Porém todo o capricho do mundo não é capaz de esconder a falta de alma da dramaturgia com humanos, mecanicamente conduzida. Todos os membros do elenco parecem agir no piloto automático, talvez com exceção de Danny Devito – para ser sincero, o homem deve ser carismático até quando dorme. A entrega robótica de Colin Farrell, Nico Parker e Finley Hobbins, que compõem a família de protagonistas, cria um distanciamento dramático que prejudica o engate emocional. É apenas pelo fim da primeira metade, com o surgimento de V.A. Vandevere (Michael Keaton) e Colette (Eva Green) em cena, que as coisas começam a ficar um pouco mais interessantes.

Com a chegada do magnata interpretado por Keaton, que quer trazer Dumbo ao catálogo de atrações de seu enorme e futurista parque, o filme passa de adaptação direta a uma sequência, embora mantenha o elemento da busca de Dumbo pela mãe até o final da narrativa. Nesta passagem para algo novo, nota-se que a versão se encontra muito mais à vontade para oferecer uma aventura inventiva e mais preocupada com os aspectos lúdicos da história original.

Burton, antes limitado ao ambiente mais simplório e enxuto do circo Medici, brinca dentro de uma pseudo-Disneylândia e oferece um bom número de setpieces, compondo situações únicas dentro de locações específicas. O picadeiro, com plataformas que sobem às alturas, é palco para os voos de Dumbo e um gracioso show de bolhas dançantes, melhor momento da trilha de Danny Elfman. A Ilha do Pesadelo também é digna de nota com seus visuais mais macabros – nisso o toque de Burton fica aparente. O design de produção, mais do que tudo, é o grande destaque da obra e alcança um grau satisfatório de criatividade.

Mas, no fim das contas, sente-se que Dumbo poderia aproveitar mais de seu personagem central e focar menos nos fracos dramas de seus humanos, representados com constante desânimo pela família principal. O vínculo do animal com a mãe, o suposto coração do filme, é atenuado pela decisão de colocar a expressão das emoções sob o encargo da (falta de) humanos inexpressivos.

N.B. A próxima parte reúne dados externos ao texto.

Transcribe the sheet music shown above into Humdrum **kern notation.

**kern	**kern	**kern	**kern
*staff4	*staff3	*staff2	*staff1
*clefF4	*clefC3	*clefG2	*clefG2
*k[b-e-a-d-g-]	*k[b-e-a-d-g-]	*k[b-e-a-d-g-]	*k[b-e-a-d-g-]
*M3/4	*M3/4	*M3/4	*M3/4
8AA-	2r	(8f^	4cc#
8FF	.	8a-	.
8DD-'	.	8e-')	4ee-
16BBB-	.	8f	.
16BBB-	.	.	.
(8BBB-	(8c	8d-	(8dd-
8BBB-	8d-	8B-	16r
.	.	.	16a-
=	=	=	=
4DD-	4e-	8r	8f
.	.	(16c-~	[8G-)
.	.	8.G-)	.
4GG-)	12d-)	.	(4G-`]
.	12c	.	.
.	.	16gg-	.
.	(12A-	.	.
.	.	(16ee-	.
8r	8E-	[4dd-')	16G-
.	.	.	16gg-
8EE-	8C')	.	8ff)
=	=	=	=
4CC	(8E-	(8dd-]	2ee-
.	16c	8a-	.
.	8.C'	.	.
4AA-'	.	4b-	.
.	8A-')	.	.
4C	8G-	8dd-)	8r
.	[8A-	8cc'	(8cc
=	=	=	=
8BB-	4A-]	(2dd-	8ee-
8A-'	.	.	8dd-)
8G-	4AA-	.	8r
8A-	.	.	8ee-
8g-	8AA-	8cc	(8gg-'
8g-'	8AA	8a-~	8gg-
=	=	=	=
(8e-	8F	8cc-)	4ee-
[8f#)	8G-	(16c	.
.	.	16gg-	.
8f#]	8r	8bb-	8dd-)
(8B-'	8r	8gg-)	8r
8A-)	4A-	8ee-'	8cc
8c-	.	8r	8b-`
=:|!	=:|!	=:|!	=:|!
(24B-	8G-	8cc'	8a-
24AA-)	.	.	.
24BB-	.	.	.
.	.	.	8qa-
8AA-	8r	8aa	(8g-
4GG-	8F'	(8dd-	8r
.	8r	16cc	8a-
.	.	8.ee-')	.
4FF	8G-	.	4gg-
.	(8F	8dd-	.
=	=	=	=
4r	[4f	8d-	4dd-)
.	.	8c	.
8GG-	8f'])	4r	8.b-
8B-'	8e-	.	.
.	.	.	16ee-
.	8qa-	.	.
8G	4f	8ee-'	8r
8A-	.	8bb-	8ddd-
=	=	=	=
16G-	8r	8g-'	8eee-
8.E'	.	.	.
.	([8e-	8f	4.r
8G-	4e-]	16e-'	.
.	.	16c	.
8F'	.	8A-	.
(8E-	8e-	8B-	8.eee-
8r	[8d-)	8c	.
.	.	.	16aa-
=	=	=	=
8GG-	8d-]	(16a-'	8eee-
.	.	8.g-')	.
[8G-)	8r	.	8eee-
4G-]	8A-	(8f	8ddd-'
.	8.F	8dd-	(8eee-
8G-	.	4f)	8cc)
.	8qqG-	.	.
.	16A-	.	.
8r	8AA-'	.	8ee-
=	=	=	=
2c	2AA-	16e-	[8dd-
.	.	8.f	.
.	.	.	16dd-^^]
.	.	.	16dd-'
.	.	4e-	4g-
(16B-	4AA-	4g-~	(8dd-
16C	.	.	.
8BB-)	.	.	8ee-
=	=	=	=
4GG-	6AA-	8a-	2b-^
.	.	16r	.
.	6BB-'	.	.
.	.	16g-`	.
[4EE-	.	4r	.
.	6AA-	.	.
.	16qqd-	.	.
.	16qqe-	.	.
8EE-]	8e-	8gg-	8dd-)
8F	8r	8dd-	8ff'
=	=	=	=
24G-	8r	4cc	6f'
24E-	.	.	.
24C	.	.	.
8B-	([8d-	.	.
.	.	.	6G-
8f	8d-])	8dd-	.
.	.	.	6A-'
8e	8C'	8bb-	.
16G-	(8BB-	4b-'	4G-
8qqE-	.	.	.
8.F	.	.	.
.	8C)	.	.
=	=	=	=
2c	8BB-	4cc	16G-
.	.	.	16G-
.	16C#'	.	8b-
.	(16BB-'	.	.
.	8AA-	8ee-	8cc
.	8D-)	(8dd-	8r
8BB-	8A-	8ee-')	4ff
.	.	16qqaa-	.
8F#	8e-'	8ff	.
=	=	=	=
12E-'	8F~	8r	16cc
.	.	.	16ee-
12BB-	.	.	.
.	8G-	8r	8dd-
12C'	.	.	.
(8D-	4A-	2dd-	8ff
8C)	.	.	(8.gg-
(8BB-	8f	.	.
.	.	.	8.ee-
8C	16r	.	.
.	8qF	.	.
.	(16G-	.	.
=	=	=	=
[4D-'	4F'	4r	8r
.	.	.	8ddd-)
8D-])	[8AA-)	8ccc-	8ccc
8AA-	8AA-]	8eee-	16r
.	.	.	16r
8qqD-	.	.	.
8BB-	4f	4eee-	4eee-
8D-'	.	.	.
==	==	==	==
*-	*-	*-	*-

Sua conquista do voo / autonomia, temática enfatizada verbalmente pelo vilão de Keaton, também é menos impactante por ser tão artificialmente postergada na trama.

Contudo, o encerramento da nova obra não deixa de ser belo, merecendo reconhecimento por ir bem além do que se espera ao praticamente iconizar a figura de Dumbo como um sinal de esperança para os explorados, os domados, os que não tem condição de se defender porque, para começo de conversa, não atendem nem entendem os mesmos valores morais deturpados da humanidade. Pena que o filme de Burton perca tanto tempo com ela até decidir que Dumbo é sua verdadeira estrela.